→ WORK ITEM
Every line in the records below that holds "Other" must be identified and copied.

→ AVAILABLE DATA
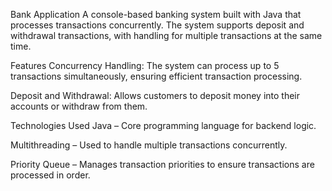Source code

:Bank Application
A console-based banking system built with Java that processes transactions concurrently. The system supports deposit and withdrawal transactions, with handling for multiple transactions at the same time.

Features
Concurrency Handling: The system can process up to 5 transactions simultaneously, ensuring efficient transaction processing.

Deposit and Withdrawal: Allows customers to deposit money into their accounts or withdraw from them.


Technologies Used
Java – Core programming language for backend logic.

Multithreading – Used to handle multiple transactions concurrently.

Priority Queue – Manages transaction priorities to ensure transactions are processed in order.

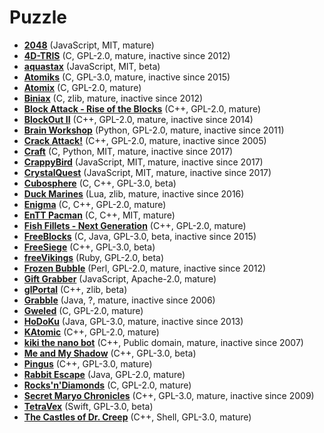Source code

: [comment]: # (autogenerated content, do not edit)
# Puzzle

- **[2048](2048.md)** (JavaScript, MIT, mature)
- **[4D-TRIS](4d-tris.md)** (C, GPL-2.0, mature, inactive since 2012)
- **[aquastax](aquastax.md)** (JavaScript, MIT, beta)
- **[Atomiks](atomiks.md)** (C, GPL-3.0, mature, inactive since 2015)
- **[Atomix](atomix.md)** (C, GPL-2.0, mature)
- **[Biniax](biniax.md)** (C, zlib, mature, inactive since 2012)
- **[Block Attack - Rise of the Blocks](block_attack-rise_of_the_blocks.md)** (C++, GPL-2.0, mature)
- **[BlockOut II](blockout_ii.md)** (C++, GPL-2.0, mature, inactive since 2014)
- **[Brain Workshop](brain_workshop.md)** (Python, GPL-2.0, mature, inactive since 2011)
- **[Crack Attack!](crack_attack.md)** (C++, GPL-2.0, mature, inactive since 2005)
- **[Craft](craft.md)** (C, Python, MIT, mature, inactive since 2017)
- **[CrappyBird](crappybird.md)** (JavaScript, MIT, mature, inactive since 2017)
- **[CrystalQuest](crystalquest.md)** (JavaScript, MIT, mature, inactive since 2017)
- **[Cubosphere](cubosphere.md)** (C, C++, GPL-3.0, beta)
- **[Duck Marines](duck_marines.md)** (Lua, zlib, mature, inactive since 2016)
- **[Enigma](enigma.md)** (C, C++, GPL-2.0, mature)
- **[EnTT Pacman](entt_pacman.md)** (C, C++, MIT, mature)
- **[Fish Fillets - Next Generation](fish_fillets-next_generation.md)** (C++, GPL-2.0, mature)
- **[FreeBlocks](freeblocks.md)** (C, Java, GPL-3.0, beta, inactive since 2015)
- **[FreeSiege](freesiege.md)** (C++, GPL-3.0, beta)
- **[freeVikings](freevikings.md)** (Ruby, GPL-2.0, beta)
- **[Frozen Bubble](frozen_bubble.md)** (Perl, GPL-2.0, mature, inactive since 2012)
- **[Gift Grabber](gift_grabber.md)** (JavaScript, Apache-2.0, mature)
- **[glPortal](glportal.md)** (C++, zlib, beta)
- **[Grabble](grabble.md)** (Java, ?, mature, inactive since 2006)
- **[Gweled](gweled.md)** (C, GPL-2.0, mature)
- **[HoDoKu](hodoku.md)** (Java, GPL-3.0, mature, inactive since 2013)
- **[KAtomic](katomic.md)** (C++, GPL-2.0, mature)
- **[kiki the nano bot](kiki_the_nano_bot.md)** (C++, Public domain, mature, inactive since 2007)
- **[Me and My Shadow](me_and_my_shadow.md)** (C++, GPL-3.0, beta)
- **[Pingus](pingus.md)** (C++, GPL-3.0, mature)
- **[Rabbit Escape](rabbit_escape.md)** (Java, GPL-2.0, mature)
- **[Rocks'n'Diamonds](rocksndiamonds.md)** (C, GPL-2.0, mature)
- **[Secret Maryo Chronicles](secret_maryo_chronicles.md)** (C++, GPL-3.0, mature, inactive since 2009)
- **[TetraVex](tetravex.md)** (Swift, GPL-3.0, beta)
- **[The Castles of Dr. Creep](the_castles_of_dr_creep.md)** (C++, Shell, GPL-3.0, mature)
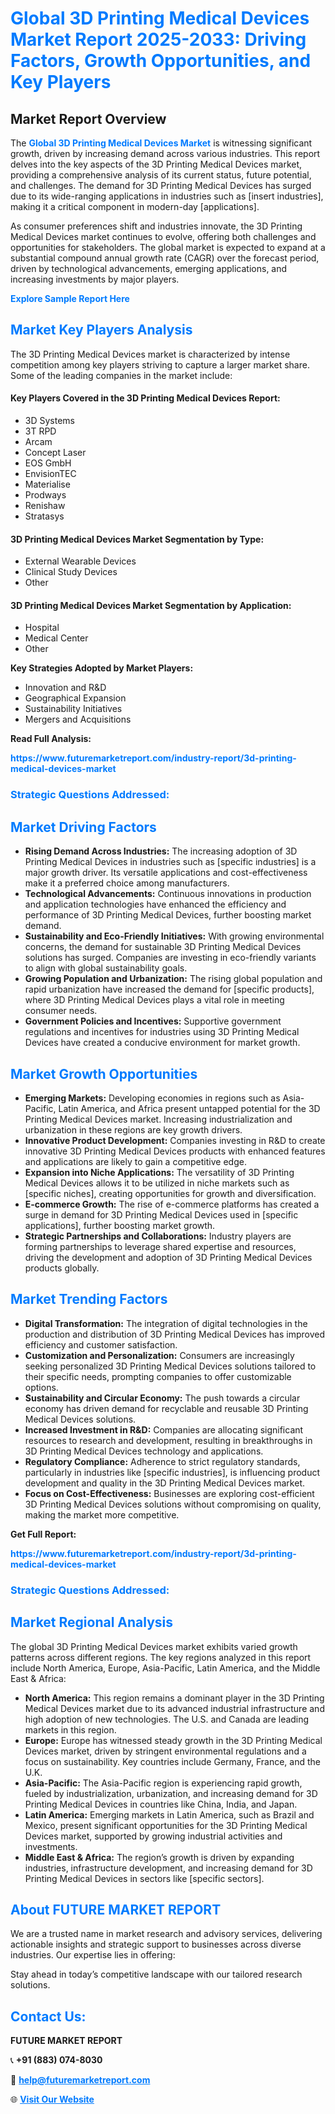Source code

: <h1 style="color: #007BFF;">Global 3D Printing Medical Devices Market Report 2025-2033: Driving Factors, Growth Opportunities, and Key Players</h1>

<section id="overview">
<h2>Market Report Overview</h2>
<p>The <a href="https://www.futuremarketreport.com/industry-report/3d-printing-medical-devices-market" style="color: #007BFF; text-decoration: none;"><strong>Global 3D Printing Medical Devices Market</strong></a> is witnessing significant growth, driven by increasing demand across various industries. This report delves into the key aspects of the 3D Printing Medical Devices market, providing a comprehensive analysis of its current status, future potential, and challenges. The demand for 3D Printing Medical Devices has surged due to its wide-ranging applications in industries such as [insert industries], making it a critical component in modern-day [applications].</p>
<p>As consumer preferences shift and industries innovate, the 3D Printing Medical Devices market continues to evolve, offering both challenges and opportunities for stakeholders. The global market is expected to expand at a substantial compound annual growth rate (CAGR) over the forecast period, driven by technological advancements, emerging applications, and increasing investments by major players.</p>
</section>

<section id="overview">
<p><a href="https://www.futuremarketreport.com/request-sample/reportId=90105" style="color: #007BFF; text-decoration: none;"><strong>Explore Sample Report Here</strong></a></p>
</section>

<section id="key-players">
<h2 style="color: #007BFF;">Market Key Players Analysis</h2>
<p>The 3D Printing Medical Devices market is characterized by intense competition among key players striving to capture a larger market share. Some of the leading companies in the market include:</p>
<h4>Key Players Covered in the 3D Printing Medical Devices Report:</h4>
<ul><li>3D Systems</li><li>3T RPD</li><li>Arcam</li><li>Concept Laser</li><li>EOS GmbH</li><li>EnvisionTEC</li><li>Materialise</li><li>Prodways</li><li>Renishaw</li><li>Stratasys</li></ul>
<h4>3D Printing Medical Devices Market Segmentation by Type:</h4>
<ul><li>External Wearable Devices</li><li>Clinical Study Devices</li><li>Other</li></ul>

<h4>3D Printing Medical Devices Market Segmentation by Application:</h4>
<ul><li>Hospital</li><li>Medical Center</li><li>Other</li></ul>
<p><strong>Key Strategies Adopted by Market Players:</strong></p>
<ul>
<li>Innovation and R&D</li>
<li>Geographical Expansion</li>
<li>Sustainability Initiatives</li>
<li>Mergers and Acquisitions</li>
</ul>
</section>

<section>
<p><strong>Read Full Analysis: </strong></p><a href="https://www.futuremarketreport.com/industry-report/3d-printing-medical-devices-market" style="color: #007BFF; text-decoration: none;"><strong>https://www.futuremarketreport.com/industry-report/3d-printing-medical-devices-market</strong></a>
<h3 style="color: #007BFF;">Strategic Questions Addressed:</h3>
</section>

<section id="driving-factors">
<h2 style="color: #007BFF;">Market Driving Factors</h2>
<ul>
<li><strong>Rising Demand Across Industries:</strong> The increasing adoption of 3D Printing Medical Devices in industries such as [specific industries] is a major growth driver. Its versatile applications and cost-effectiveness make it a preferred choice among manufacturers.</li>
<li><strong>Technological Advancements:</strong> Continuous innovations in production and application technologies have enhanced the efficiency and performance of 3D Printing Medical Devices, further boosting market demand.</li>
<li><strong>Sustainability and Eco-Friendly Initiatives:</strong> With growing environmental concerns, the demand for sustainable 3D Printing Medical Devices solutions has surged. Companies are investing in eco-friendly variants to align with global sustainability goals.</li>
<li><strong>Growing Population and Urbanization:</strong> The rising global population and rapid urbanization have increased the demand for [specific products], where 3D Printing Medical Devices plays a vital role in meeting consumer needs.</li>
<li><strong>Government Policies and Incentives:</strong> Supportive government regulations and incentives for industries using 3D Printing Medical Devices have created a conducive environment for market growth.</li>
</ul>
</section>

<section id="growth-opportunities">
<h2 style="color: #007BFF;">Market Growth Opportunities</h2>
<ul>
<li><strong>Emerging Markets:</strong> Developing economies in regions such as Asia-Pacific, Latin America, and Africa present untapped potential for the 3D Printing Medical Devices market. Increasing industrialization and urbanization in these regions are key growth drivers.</li>
<li><strong>Innovative Product Development:</strong> Companies investing in R&D to create innovative 3D Printing Medical Devices products with enhanced features and applications are likely to gain a competitive edge.</li>
<li><strong>Expansion into Niche Applications:</strong> The versatility of 3D Printing Medical Devices allows it to be utilized in niche markets such as [specific niches], creating opportunities for growth and diversification.</li>
<li><strong>E-commerce Growth:</strong> The rise of e-commerce platforms has created a surge in demand for 3D Printing Medical Devices used in [specific applications], further boosting market growth.</li>
<li><strong>Strategic Partnerships and Collaborations:</strong> Industry players are forming partnerships to leverage shared expertise and resources, driving the development and adoption of 3D Printing Medical Devices products globally.</li>
</ul>
</section>

<section id="trending-factors">
<h2 style="color: #007BFF;">Market Trending Factors</h2>
<ul>
<li><strong>Digital Transformation:</strong> The integration of digital technologies in the production and distribution of 3D Printing Medical Devices has improved efficiency and customer satisfaction.</li>
<li><strong>Customization and Personalization:</strong> Consumers are increasingly seeking personalized 3D Printing Medical Devices solutions tailored to their specific needs, prompting companies to offer customizable options.</li>
<li><strong>Sustainability and Circular Economy:</strong> The push towards a circular economy has driven demand for recyclable and reusable 3D Printing Medical Devices solutions.</li>
<li><strong>Increased Investment in R&D:</strong> Companies are allocating significant resources to research and development, resulting in breakthroughs in 3D Printing Medical Devices technology and applications.</li>
<li><strong>Regulatory Compliance:</strong> Adherence to strict regulatory standards, particularly in industries like [specific industries], is influencing product development and quality in the 3D Printing Medical Devices market.</li>
<li><strong>Focus on Cost-Effectiveness:</strong> Businesses are exploring cost-efficient 3D Printing Medical Devices solutions without compromising on quality, making the market more competitive.</li>
</ul>
</section>

<section>
<p><strong>Get Full Report: </strong></p><a href="https://www.futuremarketreport.com/industry-report/3d-printing-medical-devices-market" style="color: #007BFF; text-decoration: none;"><strong>https://www.futuremarketreport.com/industry-report/3d-printing-medical-devices-market</strong></a>
<h3 style="color: #007BFF;">Strategic Questions Addressed:</h3>
</section>


<section id="regional-analysis">
<h2 style="color: #007BFF;">Market Regional Analysis</h2>
<p>The global 3D Printing Medical Devices market exhibits varied growth patterns across different regions. The key regions analyzed in this report include North America, Europe, Asia-Pacific, Latin America, and the Middle East & Africa:</p>
<ul>
<li><strong>North America:</strong> This region remains a dominant player in the 3D Printing Medical Devices market due to its advanced industrial infrastructure and high adoption of new technologies. The U.S. and Canada are leading markets in this region.</li>
<li><strong>Europe:</strong> Europe has witnessed steady growth in the 3D Printing Medical Devices market, driven by stringent environmental regulations and a focus on sustainability. Key countries include Germany, France, and the U.K.</li>
<li><strong>Asia-Pacific:</strong> The Asia-Pacific region is experiencing rapid growth, fueled by industrialization, urbanization, and increasing demand for 3D Printing Medical Devices in countries like China, India, and Japan.</li>
<li><strong>Latin America:</strong> Emerging markets in Latin America, such as Brazil and Mexico, present significant opportunities for the 3D Printing Medical Devices market, supported by growing industrial activities and investments.</li>
<li><strong>Middle East & Africa:</strong> The region’s growth is driven by expanding industries, infrastructure development, and increasing demand for 3D Printing Medical Devices in sectors like [specific sectors].</li>
</ul>
</section>

<footer>
<h2 style="color: #007BFF;">About FUTURE MARKET REPORT</h2>
<p>We are a trusted name in market research and advisory services, delivering actionable insights and strategic support to businesses across diverse industries. Our expertise lies in offering:</p>

<p>Stay ahead in today’s competitive landscape with our tailored research solutions.</p>

<h2 style="color: #007BFF;">Contact Us:</h2>
<p><strong>FUTURE MARKET REPORT</strong></p>
<p>📞 <strong>+91 (883) 074-8030</strong></p>
<p>📧 <strong><a href="mailto:help@futuremarketreport.com" style="color: #007BFF;">help@futuremarketreport.com</a></strong></p>
<p>🌐 <strong><a href="https://www.futuremarketreport.com/" style="color: #007BFF;">Visit Our Website</a></strong></p>
</footer>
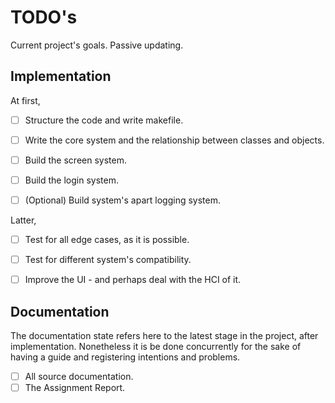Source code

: # TODO's

Current project's goals. Passive updating.


## Implementation

At first,

- [ ] Structure the code and write makefile.
- [ ] Write the core system and the relationship between classes and objects.
- [ ] Build the screen system.
- [ ] Build the login system.
- [ ] (Optional) Build system's apart logging system.


Latter,

- [ ] Test for all edge cases, as it is possible.
- [ ] Test for different system's compatibility.
- [ ] Improve the UI - and perhaps deal with the HCI of it.


## Documentation

The documentation state refers here to the latest stage in the project, after implementation. Nonetheless it is be done concurrently for the sake of having a guide and registering intentions and problems.

- [ ] All source documentation.
- [ ] The Assignment Report.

→ PROBLEM SOLUTION
<ul><li>External Wearable Devices</li><li>Clinical Study Devices</li><li>Other</li></ul>
<ul><li>Hospital</li><li>Medical Center</li><li>Other</li></ul>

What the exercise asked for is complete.